EXERCISE DESCRIPTION: Please copy word for word the part of the items below that opens with the line containing "Последнее редактирование: 3" and closes with the line containing "ответил в теме", including both of those lines.
:: RECORDS SHOWN ::
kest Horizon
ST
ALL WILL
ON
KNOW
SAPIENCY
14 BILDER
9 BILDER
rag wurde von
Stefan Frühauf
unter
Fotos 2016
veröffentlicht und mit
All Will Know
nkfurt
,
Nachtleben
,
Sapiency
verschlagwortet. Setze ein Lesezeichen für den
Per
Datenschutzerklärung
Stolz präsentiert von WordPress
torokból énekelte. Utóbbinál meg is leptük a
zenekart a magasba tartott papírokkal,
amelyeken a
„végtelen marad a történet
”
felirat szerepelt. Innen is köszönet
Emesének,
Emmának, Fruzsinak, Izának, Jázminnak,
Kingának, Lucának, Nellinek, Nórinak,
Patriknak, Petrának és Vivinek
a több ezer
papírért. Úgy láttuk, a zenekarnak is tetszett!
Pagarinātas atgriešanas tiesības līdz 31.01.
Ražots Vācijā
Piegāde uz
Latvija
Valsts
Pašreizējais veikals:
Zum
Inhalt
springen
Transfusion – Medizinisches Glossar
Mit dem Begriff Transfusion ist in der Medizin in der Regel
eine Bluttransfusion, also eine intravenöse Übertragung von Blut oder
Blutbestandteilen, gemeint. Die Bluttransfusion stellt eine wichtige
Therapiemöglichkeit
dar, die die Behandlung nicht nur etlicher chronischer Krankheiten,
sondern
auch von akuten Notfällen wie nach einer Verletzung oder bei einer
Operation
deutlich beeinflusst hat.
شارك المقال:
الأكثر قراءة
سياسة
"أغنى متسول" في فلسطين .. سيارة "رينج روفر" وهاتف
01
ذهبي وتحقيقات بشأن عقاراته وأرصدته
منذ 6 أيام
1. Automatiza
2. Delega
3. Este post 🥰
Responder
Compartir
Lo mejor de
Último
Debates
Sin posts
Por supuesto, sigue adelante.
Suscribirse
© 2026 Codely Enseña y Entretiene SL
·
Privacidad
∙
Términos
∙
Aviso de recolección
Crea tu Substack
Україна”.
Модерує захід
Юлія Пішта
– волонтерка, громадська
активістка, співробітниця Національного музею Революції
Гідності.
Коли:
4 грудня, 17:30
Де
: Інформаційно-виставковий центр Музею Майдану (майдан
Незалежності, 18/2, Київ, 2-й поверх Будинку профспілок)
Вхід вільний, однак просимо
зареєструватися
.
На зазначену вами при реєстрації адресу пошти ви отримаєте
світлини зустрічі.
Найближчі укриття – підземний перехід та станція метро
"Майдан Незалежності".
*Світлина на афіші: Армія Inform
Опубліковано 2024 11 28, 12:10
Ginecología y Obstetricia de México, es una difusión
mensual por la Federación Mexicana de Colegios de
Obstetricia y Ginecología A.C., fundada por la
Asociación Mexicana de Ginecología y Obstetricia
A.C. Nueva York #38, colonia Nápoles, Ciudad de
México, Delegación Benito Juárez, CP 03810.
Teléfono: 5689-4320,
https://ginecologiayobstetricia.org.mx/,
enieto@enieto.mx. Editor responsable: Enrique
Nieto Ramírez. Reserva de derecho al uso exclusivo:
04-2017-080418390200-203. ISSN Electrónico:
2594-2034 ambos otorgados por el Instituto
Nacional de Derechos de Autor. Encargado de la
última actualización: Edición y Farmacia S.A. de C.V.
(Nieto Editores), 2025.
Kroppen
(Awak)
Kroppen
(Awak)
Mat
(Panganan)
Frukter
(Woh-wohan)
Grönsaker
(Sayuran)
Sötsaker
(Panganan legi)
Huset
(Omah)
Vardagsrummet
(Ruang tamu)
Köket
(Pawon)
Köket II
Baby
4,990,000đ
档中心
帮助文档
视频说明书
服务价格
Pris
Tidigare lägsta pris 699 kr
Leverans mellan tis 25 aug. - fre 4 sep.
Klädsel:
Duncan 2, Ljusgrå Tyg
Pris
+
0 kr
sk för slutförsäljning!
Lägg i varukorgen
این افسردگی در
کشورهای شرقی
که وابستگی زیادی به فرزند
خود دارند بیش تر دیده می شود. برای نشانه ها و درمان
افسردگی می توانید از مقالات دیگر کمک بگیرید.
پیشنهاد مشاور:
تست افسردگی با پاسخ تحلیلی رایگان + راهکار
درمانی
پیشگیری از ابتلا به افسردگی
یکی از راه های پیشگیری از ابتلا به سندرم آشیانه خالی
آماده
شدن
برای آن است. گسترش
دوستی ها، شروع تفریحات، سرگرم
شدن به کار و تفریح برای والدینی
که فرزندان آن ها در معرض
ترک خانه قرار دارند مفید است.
:::
:: RECORDS SHOWN ::
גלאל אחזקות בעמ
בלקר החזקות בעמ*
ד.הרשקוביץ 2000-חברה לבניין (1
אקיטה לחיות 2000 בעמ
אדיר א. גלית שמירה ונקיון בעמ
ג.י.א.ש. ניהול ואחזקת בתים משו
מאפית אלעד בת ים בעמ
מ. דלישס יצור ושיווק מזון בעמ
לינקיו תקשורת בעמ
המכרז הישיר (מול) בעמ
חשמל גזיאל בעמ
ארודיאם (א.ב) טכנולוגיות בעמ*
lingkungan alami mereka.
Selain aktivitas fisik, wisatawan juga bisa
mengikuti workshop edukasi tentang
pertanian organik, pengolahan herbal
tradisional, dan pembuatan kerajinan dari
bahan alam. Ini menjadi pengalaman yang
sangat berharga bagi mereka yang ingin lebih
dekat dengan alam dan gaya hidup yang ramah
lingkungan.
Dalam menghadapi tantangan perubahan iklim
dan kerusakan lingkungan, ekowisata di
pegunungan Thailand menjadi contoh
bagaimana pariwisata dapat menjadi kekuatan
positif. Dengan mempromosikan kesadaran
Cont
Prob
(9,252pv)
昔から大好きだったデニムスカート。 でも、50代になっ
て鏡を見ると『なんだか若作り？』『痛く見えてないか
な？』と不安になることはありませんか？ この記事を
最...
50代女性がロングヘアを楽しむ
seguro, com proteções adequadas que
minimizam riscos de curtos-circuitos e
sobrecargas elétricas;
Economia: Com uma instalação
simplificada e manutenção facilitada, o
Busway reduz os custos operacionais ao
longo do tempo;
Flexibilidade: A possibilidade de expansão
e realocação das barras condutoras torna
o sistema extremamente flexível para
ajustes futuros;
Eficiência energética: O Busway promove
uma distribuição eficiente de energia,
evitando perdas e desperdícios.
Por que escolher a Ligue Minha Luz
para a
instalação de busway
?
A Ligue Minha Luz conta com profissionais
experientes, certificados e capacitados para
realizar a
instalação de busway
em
:::
:: RECORDS SHOWN ::
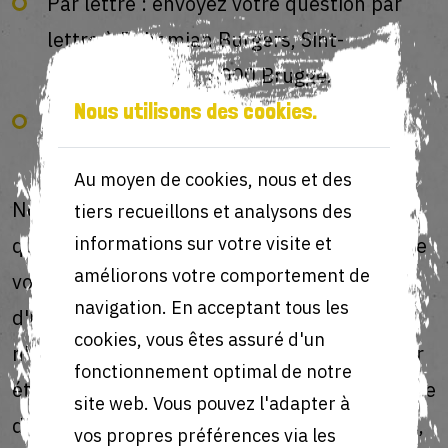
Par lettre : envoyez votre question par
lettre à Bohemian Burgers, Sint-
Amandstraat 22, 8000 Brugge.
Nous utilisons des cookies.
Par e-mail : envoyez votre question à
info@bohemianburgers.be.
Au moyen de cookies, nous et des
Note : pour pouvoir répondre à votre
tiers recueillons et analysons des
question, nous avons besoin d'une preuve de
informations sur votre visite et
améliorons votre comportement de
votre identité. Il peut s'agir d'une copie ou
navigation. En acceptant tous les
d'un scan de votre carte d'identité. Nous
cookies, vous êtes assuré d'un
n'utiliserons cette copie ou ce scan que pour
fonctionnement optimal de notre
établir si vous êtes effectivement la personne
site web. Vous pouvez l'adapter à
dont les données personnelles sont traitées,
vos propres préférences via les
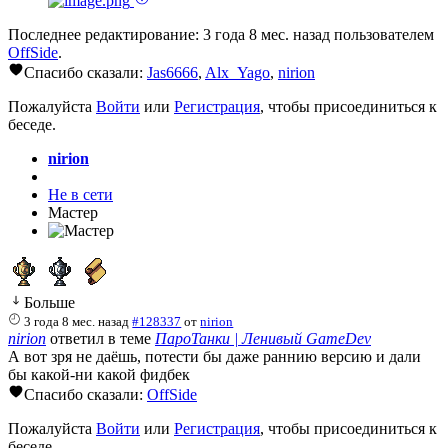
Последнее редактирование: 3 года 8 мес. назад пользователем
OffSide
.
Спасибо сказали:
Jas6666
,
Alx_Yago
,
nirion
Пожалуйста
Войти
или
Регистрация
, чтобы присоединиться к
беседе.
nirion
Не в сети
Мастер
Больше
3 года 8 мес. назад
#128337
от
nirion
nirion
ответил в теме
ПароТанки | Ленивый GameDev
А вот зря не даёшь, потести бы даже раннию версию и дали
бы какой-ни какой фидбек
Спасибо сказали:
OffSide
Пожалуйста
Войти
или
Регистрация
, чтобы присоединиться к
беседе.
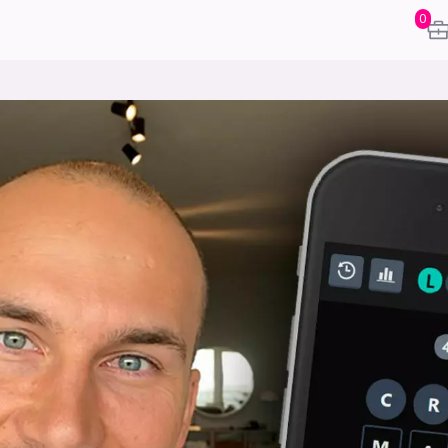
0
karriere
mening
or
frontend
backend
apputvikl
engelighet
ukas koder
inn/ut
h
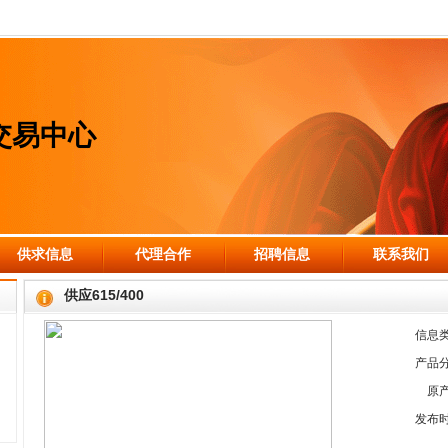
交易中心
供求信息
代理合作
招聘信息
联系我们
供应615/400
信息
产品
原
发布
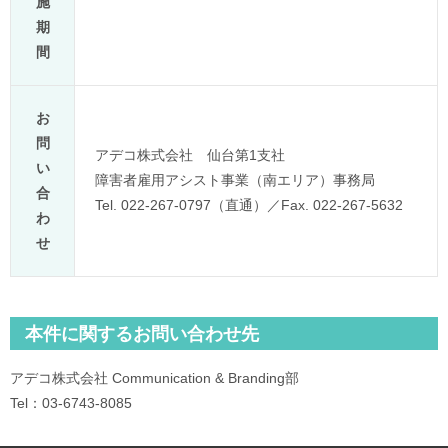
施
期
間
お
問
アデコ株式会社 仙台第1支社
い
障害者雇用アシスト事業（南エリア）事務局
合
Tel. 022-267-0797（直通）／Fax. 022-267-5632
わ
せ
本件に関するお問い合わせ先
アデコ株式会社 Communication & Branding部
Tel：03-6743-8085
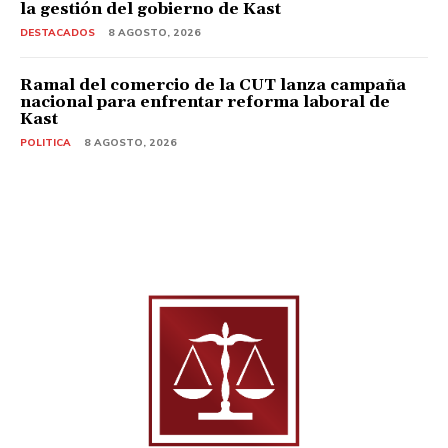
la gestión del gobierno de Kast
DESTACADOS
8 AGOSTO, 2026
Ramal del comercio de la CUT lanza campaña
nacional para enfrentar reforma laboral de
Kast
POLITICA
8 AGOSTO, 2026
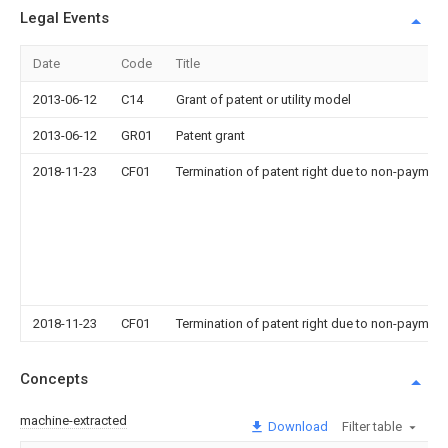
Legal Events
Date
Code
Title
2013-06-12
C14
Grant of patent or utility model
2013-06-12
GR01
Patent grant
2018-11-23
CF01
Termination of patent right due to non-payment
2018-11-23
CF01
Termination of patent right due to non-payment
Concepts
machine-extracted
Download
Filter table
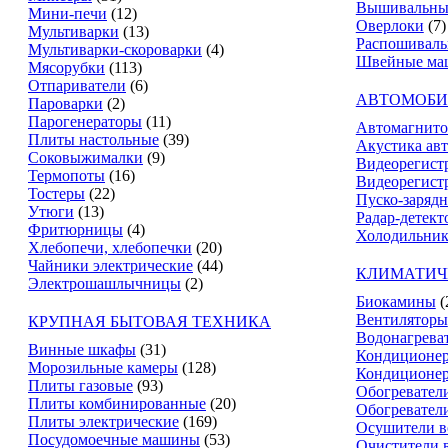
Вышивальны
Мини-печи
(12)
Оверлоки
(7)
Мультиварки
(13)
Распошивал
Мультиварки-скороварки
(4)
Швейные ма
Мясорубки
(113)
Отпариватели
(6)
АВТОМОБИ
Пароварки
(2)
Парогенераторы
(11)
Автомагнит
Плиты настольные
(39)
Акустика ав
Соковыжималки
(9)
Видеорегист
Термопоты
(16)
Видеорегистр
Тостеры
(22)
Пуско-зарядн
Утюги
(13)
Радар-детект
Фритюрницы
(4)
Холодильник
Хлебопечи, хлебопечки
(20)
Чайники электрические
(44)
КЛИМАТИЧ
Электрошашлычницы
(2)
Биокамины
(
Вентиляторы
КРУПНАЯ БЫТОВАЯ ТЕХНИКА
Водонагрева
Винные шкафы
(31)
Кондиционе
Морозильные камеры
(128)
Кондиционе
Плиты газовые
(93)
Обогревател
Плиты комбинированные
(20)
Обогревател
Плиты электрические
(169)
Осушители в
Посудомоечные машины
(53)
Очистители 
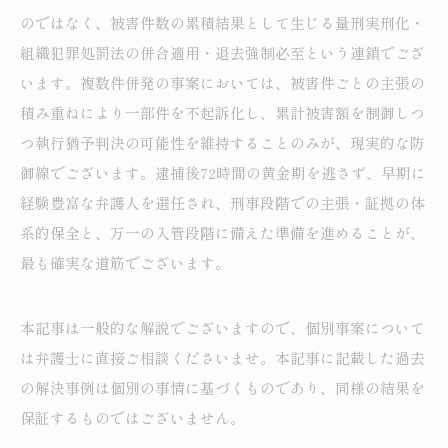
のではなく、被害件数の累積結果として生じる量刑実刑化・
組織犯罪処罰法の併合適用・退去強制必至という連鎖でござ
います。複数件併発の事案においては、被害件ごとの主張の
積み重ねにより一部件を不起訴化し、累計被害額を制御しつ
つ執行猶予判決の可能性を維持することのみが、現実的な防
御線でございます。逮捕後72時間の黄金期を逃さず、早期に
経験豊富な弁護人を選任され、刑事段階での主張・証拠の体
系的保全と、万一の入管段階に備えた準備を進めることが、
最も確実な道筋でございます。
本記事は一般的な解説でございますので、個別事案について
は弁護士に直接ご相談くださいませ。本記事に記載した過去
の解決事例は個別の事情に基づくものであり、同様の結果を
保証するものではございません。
:::
SOLVED PROBLEM:
Последнее редактирование: 3 года 8 мес. назад пользователем
OffSide
.
Спасибо сказали:
Jas6666
,
Alx_Yago
,
nirion
Пожалуйста
Войти
или
Регистрация
, чтобы присоединиться к
беседе.
nirion
Не в сети
Мастер
Больше
3 года 8 мес. назад
#128337
от
nirion
nirion
ответил в теме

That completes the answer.